However, even he can be right, occasionally. In today's column (AJC), he says that the U. S. Constitution needs an update concerning the balance of powers to declare war. Krauthammer disagrees sharply with President Obama's position that he does not need to consult Congress about our role in Libya. Obama has asserted that we are not engaged in "hostilities" and therefore not subject to the War Powers Act.
But Krauthammer goes on to say that the constitutional authority that gives Congress the sole power to declare war is archaic and obsolete, because in the modern world:
No one declares war anymore. Since World War II, we’ve been involved in five major wars, and many minor engagements, without ever declaring war.But it’s not just us. No one does. Declarations of war are a relic of a more aristocratic era, a time when, for example, an American secretary of state closed his department’s code-cracking office because “gentlemen do not read each other’s mail.”

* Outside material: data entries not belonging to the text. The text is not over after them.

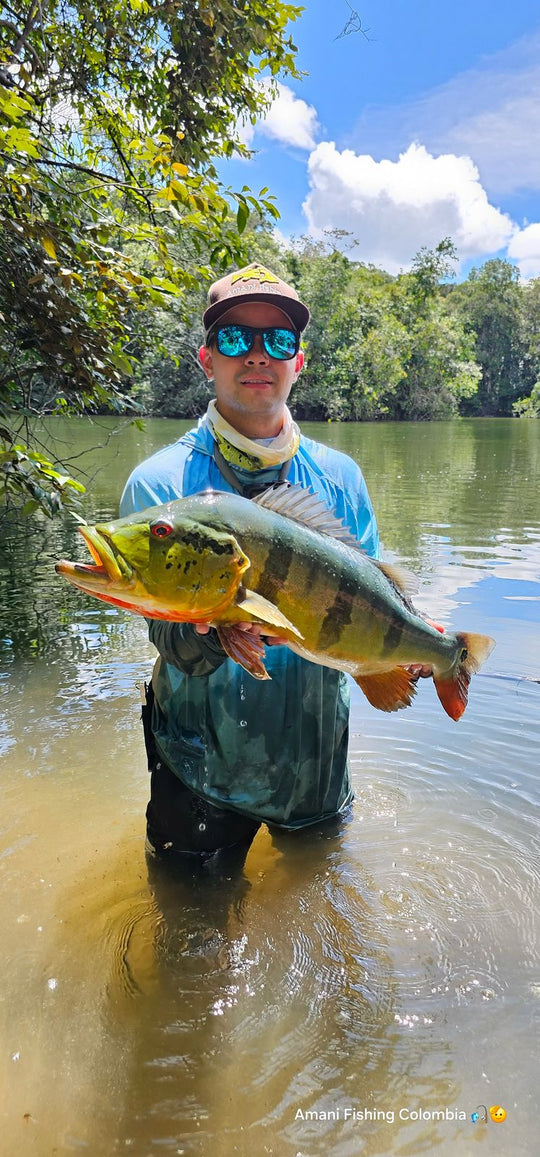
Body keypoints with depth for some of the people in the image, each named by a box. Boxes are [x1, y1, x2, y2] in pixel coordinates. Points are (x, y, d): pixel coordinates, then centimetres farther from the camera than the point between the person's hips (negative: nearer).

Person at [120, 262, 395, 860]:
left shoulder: (340, 477, -3)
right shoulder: (159, 484, -15)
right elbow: (170, 640, -22)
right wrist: (215, 630, -45)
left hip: (317, 759, 4)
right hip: (204, 763, -3)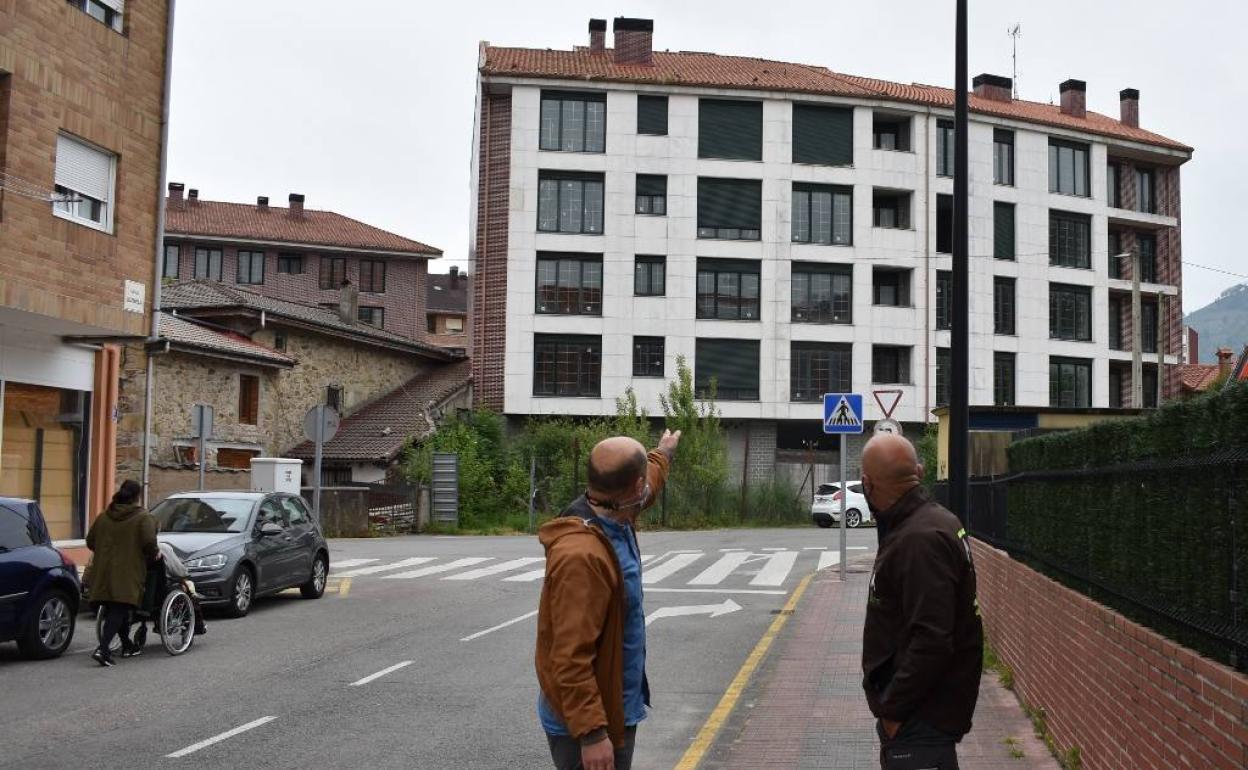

The power to declare war has become, through no fault of anyone, archaic and obsolete. Taken literally, it is as useless as granting Congress the right to regulate horse-and-buggies.
We need, therefore, some new way to fulfill the original constitutional intent. The WPR [War Powers Act] was a good try, but it failed because it was the work of Congress alone, which tried to shove it down the throat of the Executive, which, in turn, for over three decades has resisted it as an encroachment on the inherent powers of the commander in chief.
Krauthammer says that we need a new constitutional understanding, one that both Congress and the Executive Branch can agree on, to meet the needs for quick action but with some consulting and oversight role for Congress.
It seems to me that both parties should agree with that. If we could only have time enough when we are not at war abroad, or when the Dems and Repubs are not so at war with each other, that we could cooperate on something that makes sense and is sorely needed.